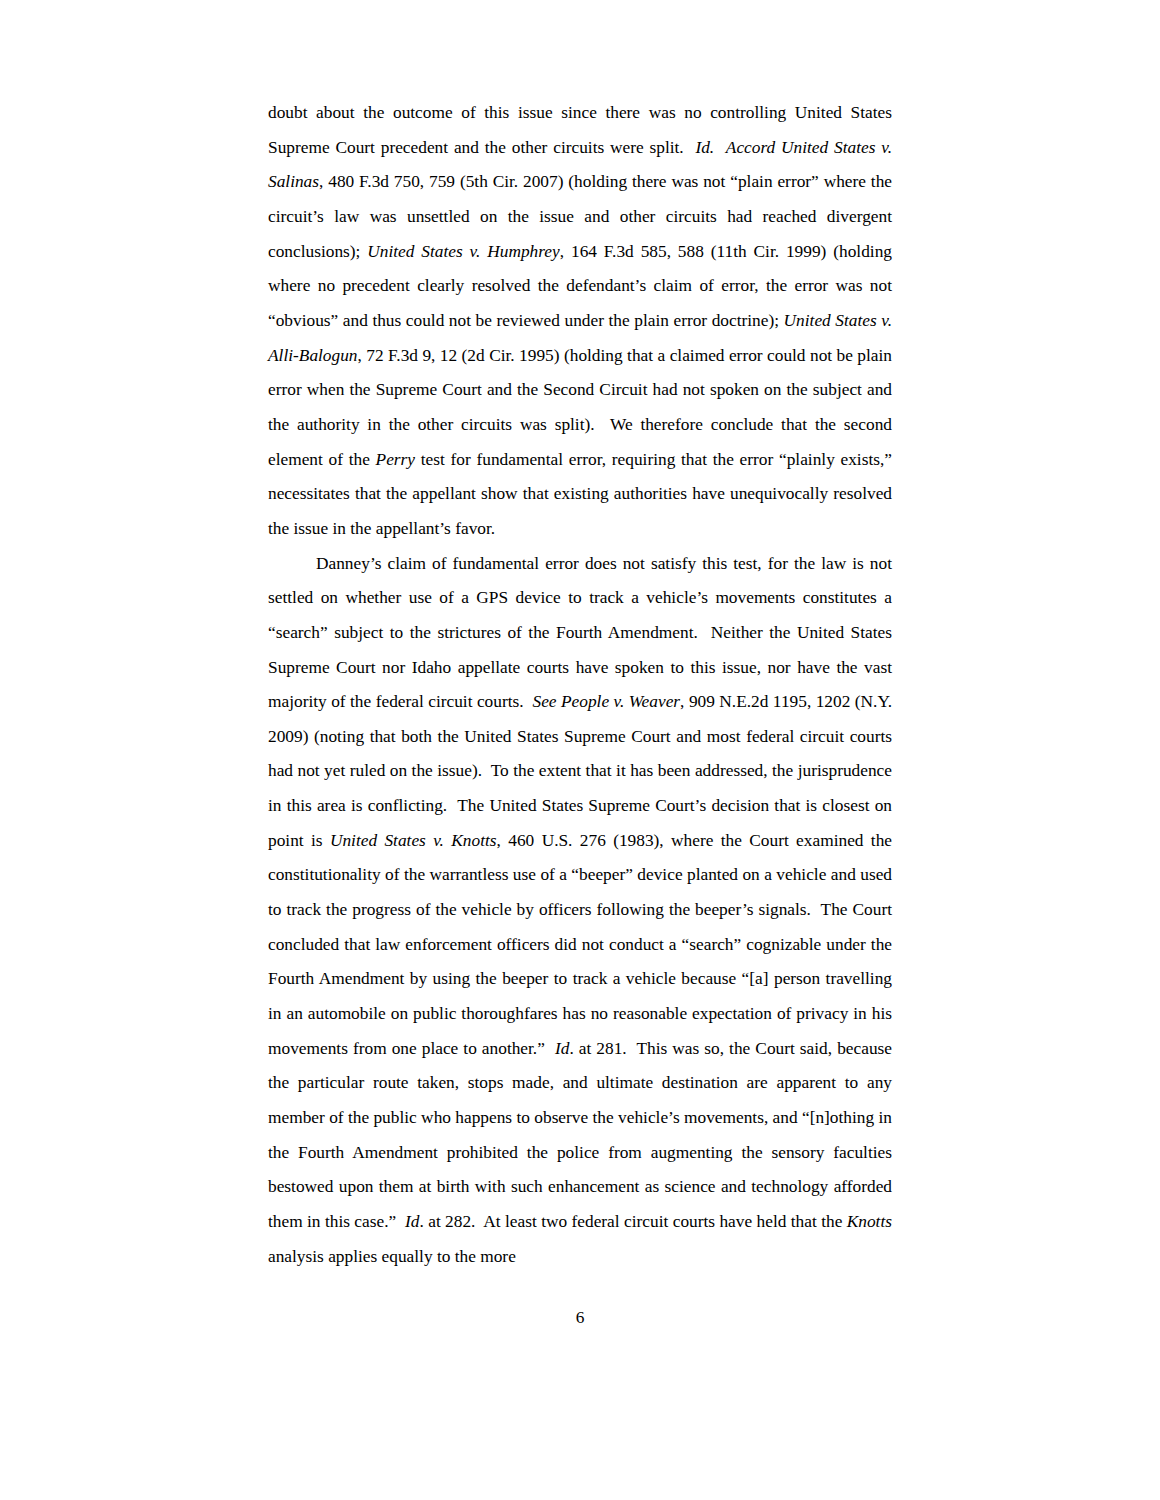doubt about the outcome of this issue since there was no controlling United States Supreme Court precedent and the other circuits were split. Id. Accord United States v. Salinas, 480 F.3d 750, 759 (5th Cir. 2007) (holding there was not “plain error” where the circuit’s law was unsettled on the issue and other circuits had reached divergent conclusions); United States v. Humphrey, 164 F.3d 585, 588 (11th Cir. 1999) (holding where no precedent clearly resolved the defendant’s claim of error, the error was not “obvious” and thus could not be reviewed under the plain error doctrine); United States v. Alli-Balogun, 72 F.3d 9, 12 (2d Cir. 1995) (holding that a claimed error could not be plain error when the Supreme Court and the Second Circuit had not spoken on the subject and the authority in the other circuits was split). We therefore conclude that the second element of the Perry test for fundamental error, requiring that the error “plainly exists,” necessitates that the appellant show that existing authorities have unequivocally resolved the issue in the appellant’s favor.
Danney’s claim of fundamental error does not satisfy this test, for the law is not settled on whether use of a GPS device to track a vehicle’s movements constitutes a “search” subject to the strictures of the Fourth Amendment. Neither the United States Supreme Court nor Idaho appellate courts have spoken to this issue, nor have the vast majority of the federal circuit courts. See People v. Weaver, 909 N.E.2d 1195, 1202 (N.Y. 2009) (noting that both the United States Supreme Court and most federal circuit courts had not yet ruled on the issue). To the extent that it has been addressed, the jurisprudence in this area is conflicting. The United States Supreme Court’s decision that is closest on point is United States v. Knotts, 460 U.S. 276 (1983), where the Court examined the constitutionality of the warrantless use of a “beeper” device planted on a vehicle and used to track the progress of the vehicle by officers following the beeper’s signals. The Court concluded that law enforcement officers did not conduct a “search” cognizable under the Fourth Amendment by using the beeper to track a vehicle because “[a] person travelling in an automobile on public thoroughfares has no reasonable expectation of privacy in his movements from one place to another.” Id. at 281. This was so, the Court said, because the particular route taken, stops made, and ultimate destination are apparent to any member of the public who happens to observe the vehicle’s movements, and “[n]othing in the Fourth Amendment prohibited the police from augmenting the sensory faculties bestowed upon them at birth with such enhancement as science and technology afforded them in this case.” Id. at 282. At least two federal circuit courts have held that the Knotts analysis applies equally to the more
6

==

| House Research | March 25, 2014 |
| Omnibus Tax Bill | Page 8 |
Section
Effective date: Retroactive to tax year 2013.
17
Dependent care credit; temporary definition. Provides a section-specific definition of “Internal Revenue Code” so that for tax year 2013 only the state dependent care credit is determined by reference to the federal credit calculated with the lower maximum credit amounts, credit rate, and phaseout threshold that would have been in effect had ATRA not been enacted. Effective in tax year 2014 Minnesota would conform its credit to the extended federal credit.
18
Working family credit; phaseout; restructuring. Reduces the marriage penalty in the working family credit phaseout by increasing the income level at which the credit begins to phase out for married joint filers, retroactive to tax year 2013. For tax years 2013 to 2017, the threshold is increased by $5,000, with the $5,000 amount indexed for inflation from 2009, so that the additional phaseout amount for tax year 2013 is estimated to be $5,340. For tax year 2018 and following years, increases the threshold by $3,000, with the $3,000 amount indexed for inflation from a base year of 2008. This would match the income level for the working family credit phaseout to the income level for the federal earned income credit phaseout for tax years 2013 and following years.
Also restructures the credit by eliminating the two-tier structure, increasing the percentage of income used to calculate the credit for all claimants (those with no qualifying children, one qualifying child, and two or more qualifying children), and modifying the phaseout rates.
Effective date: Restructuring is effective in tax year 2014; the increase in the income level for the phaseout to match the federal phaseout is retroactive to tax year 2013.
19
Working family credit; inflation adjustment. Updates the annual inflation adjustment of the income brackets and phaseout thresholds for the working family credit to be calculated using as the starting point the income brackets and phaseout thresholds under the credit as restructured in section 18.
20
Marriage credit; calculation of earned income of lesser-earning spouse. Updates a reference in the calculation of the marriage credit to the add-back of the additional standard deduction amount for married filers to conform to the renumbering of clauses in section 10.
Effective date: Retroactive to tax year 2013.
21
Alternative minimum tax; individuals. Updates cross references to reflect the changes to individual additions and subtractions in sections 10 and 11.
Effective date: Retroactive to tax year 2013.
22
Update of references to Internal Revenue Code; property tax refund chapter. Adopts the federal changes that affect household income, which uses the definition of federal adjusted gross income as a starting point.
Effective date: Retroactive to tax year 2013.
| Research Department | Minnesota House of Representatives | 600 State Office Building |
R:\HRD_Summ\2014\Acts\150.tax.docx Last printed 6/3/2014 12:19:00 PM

---

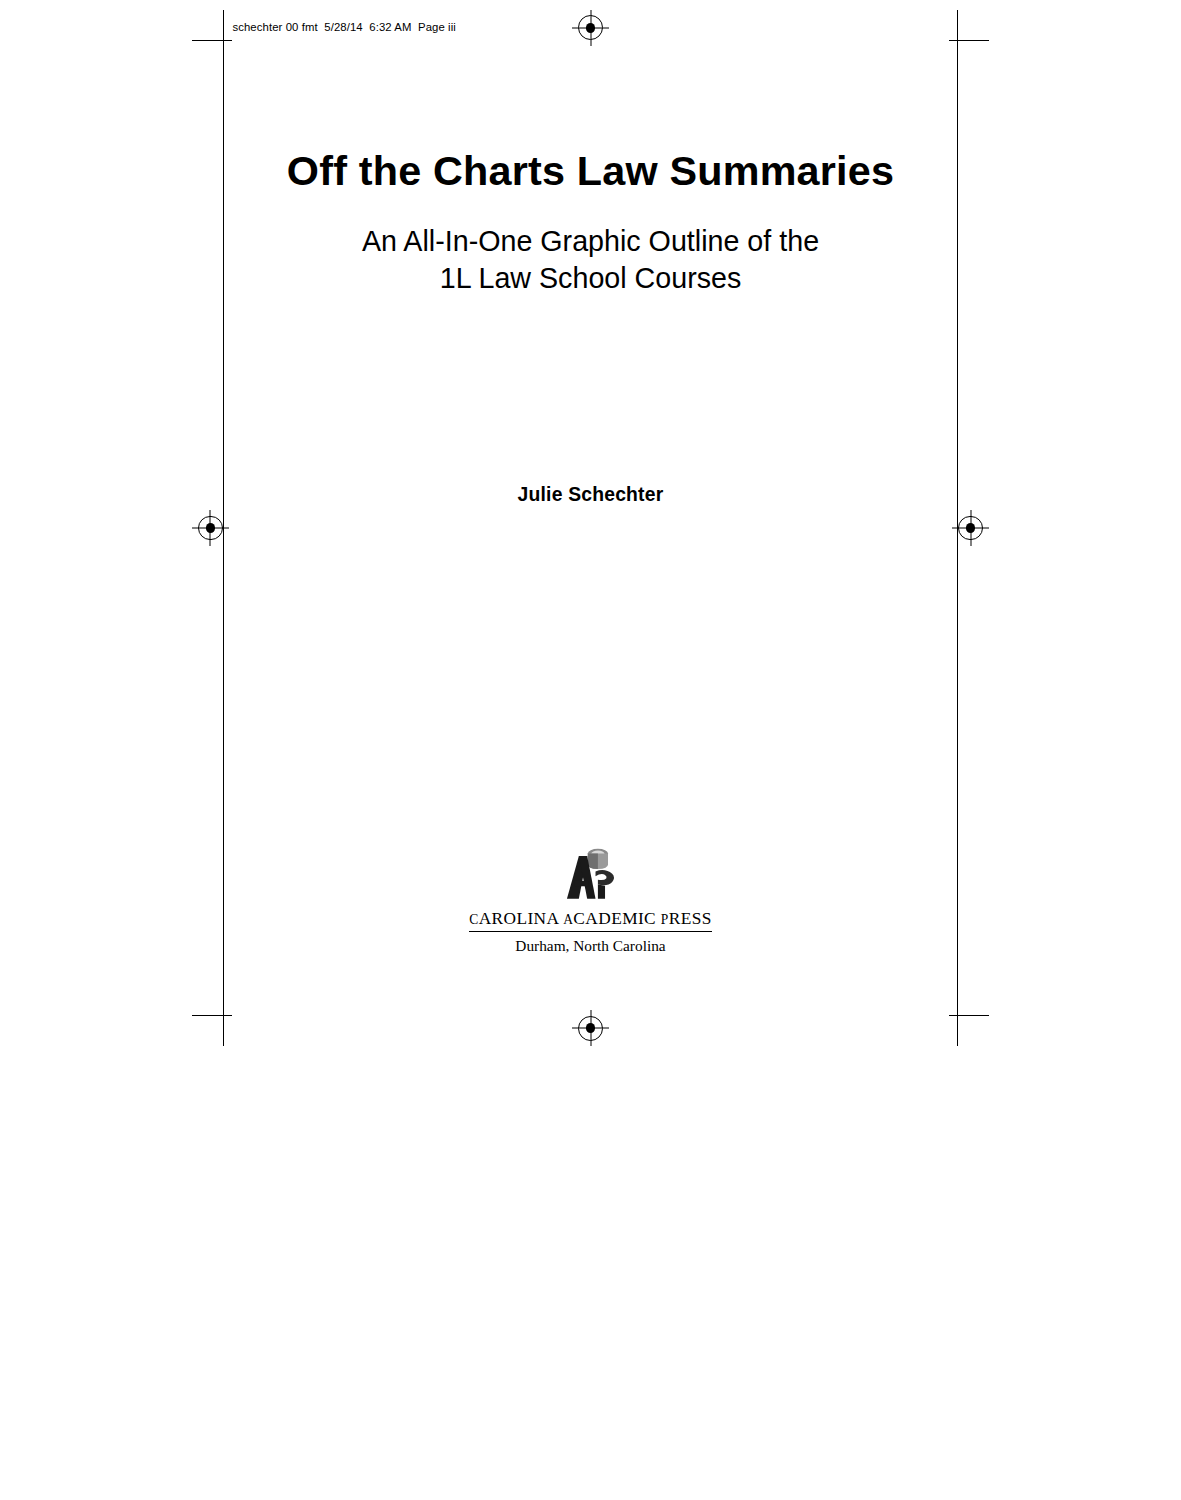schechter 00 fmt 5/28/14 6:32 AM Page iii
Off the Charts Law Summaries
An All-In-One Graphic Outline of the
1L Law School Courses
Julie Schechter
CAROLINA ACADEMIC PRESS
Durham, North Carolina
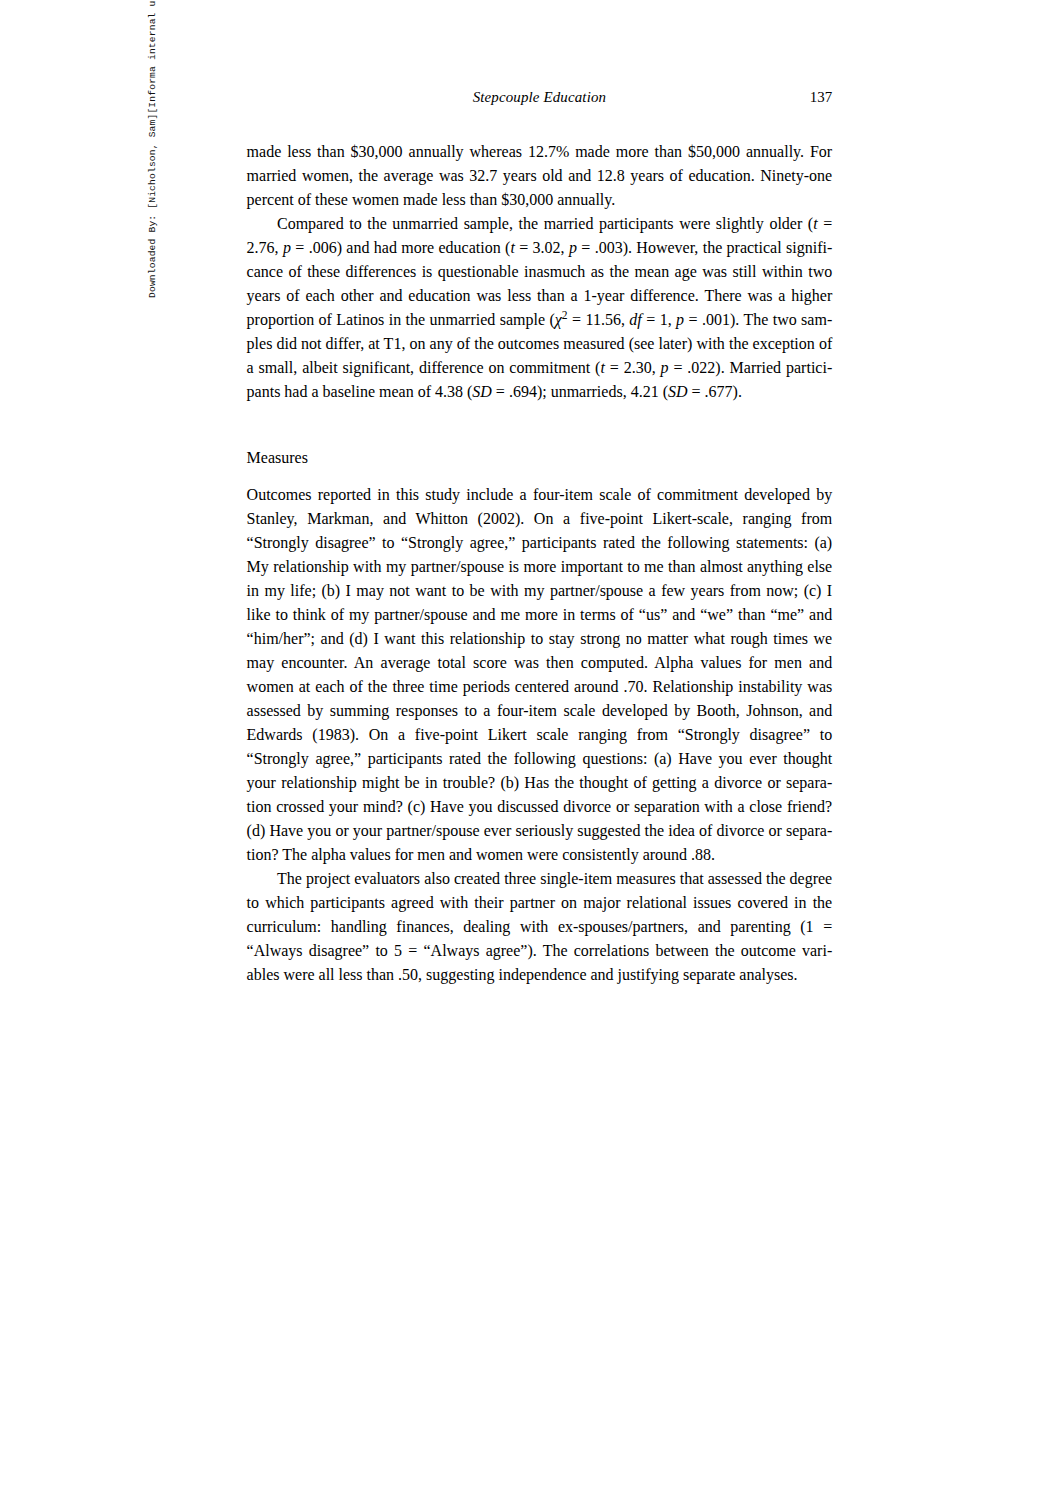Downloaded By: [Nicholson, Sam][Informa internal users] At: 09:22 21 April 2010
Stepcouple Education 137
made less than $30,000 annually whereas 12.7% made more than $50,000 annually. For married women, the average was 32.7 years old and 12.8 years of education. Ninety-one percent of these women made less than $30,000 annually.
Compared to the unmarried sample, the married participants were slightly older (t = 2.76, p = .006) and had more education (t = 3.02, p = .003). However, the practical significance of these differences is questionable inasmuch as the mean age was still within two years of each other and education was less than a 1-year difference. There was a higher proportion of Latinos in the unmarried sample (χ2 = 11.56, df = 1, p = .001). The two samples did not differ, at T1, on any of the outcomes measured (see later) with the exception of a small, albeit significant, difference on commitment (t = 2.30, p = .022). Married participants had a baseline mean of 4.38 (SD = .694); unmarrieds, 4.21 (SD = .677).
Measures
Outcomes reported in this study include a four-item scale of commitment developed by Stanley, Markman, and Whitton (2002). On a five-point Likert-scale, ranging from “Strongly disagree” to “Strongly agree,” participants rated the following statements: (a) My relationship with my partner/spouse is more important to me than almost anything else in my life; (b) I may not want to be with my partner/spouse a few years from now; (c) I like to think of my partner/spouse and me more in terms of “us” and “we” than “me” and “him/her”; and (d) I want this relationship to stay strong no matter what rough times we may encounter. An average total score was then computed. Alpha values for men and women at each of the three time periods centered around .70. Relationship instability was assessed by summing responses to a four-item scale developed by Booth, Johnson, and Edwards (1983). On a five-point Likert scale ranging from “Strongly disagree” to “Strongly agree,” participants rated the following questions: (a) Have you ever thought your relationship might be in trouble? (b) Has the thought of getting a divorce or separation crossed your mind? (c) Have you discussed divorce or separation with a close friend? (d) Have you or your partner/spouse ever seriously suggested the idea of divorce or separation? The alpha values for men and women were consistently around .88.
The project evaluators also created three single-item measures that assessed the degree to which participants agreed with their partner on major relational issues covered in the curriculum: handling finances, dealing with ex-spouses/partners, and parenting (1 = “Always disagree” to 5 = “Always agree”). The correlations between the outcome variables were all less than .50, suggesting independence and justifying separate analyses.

> _Activity_
Read the listing. Report every line that includes the word "Research".

> _Exercise output_
| House Research | March 25, 2014 |
| Research Department | Minnesota House of Representatives | 600 State Office Building |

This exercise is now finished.